> _STUDY MATERIAL_
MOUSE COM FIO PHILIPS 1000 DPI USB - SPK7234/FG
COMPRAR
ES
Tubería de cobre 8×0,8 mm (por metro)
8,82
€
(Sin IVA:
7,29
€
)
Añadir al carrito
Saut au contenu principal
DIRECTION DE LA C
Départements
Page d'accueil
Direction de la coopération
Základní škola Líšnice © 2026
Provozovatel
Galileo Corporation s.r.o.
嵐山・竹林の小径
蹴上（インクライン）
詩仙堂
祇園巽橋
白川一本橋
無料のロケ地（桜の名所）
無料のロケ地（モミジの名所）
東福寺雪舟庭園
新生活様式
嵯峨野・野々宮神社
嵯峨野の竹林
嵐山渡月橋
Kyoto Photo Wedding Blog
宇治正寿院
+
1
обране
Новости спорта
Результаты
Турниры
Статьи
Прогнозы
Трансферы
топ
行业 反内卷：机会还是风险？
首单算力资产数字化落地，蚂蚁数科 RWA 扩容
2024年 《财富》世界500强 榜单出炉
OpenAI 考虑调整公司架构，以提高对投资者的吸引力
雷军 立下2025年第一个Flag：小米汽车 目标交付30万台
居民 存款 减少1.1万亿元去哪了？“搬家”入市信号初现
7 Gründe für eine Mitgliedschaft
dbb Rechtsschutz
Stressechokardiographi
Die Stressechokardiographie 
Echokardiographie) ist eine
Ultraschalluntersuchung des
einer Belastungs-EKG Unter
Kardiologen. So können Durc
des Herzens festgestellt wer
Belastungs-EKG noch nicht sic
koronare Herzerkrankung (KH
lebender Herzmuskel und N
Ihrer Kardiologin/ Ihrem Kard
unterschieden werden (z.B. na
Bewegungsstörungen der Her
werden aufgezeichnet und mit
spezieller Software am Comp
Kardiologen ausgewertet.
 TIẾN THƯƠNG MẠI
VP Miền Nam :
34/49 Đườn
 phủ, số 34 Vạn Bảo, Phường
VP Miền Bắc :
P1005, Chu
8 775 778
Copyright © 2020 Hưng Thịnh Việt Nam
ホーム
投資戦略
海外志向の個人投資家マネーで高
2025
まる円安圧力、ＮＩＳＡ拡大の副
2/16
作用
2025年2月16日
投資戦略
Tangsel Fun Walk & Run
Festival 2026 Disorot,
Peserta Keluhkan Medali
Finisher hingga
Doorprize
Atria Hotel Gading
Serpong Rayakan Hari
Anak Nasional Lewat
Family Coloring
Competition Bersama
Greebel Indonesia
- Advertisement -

> _TASK TO COMPLETE_
Reproduce verbatim only the segment of the listing bounded by the line containing "Provozovatel" and the line containing "einer Belastungs-EKG Unter", with both boundary lines included.

> _RESPONSE TO THE EXERCISE_
Provozovatel
Galileo Corporation s.r.o.
嵐山・竹林の小径
蹴上（インクライン）
詩仙堂
祇園巽橋
白川一本橋
無料のロケ地（桜の名所）
無料のロケ地（モミジの名所）
東福寺雪舟庭園
新生活様式
嵯峨野・野々宮神社
嵯峨野の竹林
嵐山渡月橋
Kyoto Photo Wedding Blog
宇治正寿院
+
1
обране
Новости спорта
Результаты
Турниры
Статьи
Прогнозы
Трансферы
топ
行业 反内卷：机会还是风险？
首单算力资产数字化落地，蚂蚁数科 RWA 扩容
2024年 《财富》世界500强 榜单出炉
OpenAI 考虑调整公司架构，以提高对投资者的吸引力
雷军 立下2025年第一个Flag：小米汽车 目标交付30万台
居民 存款 减少1.1万亿元去哪了？“搬家”入市信号初现
7 Gründe für eine Mitgliedschaft
dbb Rechtsschutz
Stressechokardiographi
Die Stressechokardiographie 
Echokardiographie) ist eine
Ultraschalluntersuchung des
einer Belastungs-EKG Unter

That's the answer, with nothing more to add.